At 0:26 we see another example where he keeps his feet moving to drive back the center into the quarterback, again collapsing the pocket. He shows active, violent hands. I’m a sucker for interior rush plays like this where you drive the lineman back into his own QB. Speed’s fun to watch, but this is just a great exhibition of power and flat out wanting it more. It’s about desire.

Look at those two plays and remember this is a 14-reps guy on the bench. Now imagine what a summer in the weight room at the VMAC could lead to.

It’s not just about power either. Look at the quick hands at 4:12 and 5:03. If you want to see Marsh’s daft penalty for the game, head to 4:30 for a late hit out of bounds. He plays almost the entire game inside and doesn’t get blown up until 5:16 on 4th and 1 — a situation he wouldn’t face at the next level (not working inside, anyway).

I watched two other games — New Mexico from 2013 and Houston from 2012. It’s not all great. When he played at a lighter weight last season he didn’t appear to be quite as stout in the middle. He’s not an explosive edge rusher — he’s more of an effort and motor guy. He’s never going to be Clemons working the edge and putting up 11-12 sacks a year.

But the Seahawks have got something to work with here. Something to really develop. A player who can work against the run off the edge, who will provide some pressure at end.
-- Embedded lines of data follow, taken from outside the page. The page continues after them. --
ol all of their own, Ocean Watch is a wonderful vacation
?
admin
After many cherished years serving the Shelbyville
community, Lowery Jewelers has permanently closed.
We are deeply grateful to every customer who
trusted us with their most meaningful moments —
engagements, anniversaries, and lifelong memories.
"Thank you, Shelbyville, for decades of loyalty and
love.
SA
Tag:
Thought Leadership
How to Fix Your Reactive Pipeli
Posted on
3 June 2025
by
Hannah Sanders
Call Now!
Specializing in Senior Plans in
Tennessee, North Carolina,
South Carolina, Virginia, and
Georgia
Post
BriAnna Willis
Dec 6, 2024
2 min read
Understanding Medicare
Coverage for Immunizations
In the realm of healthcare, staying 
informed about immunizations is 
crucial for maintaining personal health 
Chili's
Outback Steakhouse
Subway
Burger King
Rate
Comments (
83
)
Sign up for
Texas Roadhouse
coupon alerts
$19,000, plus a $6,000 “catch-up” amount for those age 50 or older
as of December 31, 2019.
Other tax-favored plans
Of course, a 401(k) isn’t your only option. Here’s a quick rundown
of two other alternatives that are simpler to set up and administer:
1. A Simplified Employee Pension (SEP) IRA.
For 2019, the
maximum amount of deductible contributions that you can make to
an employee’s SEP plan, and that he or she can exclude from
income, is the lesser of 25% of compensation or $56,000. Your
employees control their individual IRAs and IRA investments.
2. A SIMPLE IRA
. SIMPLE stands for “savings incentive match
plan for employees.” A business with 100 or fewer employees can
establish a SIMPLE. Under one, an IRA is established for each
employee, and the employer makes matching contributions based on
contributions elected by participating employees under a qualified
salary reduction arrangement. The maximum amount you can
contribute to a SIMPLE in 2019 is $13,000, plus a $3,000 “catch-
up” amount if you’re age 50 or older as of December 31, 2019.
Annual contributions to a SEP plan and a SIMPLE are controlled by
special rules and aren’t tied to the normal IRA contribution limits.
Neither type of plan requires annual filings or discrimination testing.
A player who can slip inside and hold his own while providing some pocket-collapsing ability even on early downs.

Yet more than anything he’s just a fantastic competitor. A really sparky, zoned in brawler who isn’t scared to mix it up. He could develop into another strong leader and personality for this defense. This first summer is vital though. If he can improve physically and put in some big work in the weight room — you could see an impact even in year one as part of the rotation. He has to make the most of every day leading into camp.

Providing he does this — if I was putting money on the next day three diamond this team uncovers, it’d go on Marsh.

And oh yeah, he can even take the occasional snap on offense too as a red zone receiver/tight end.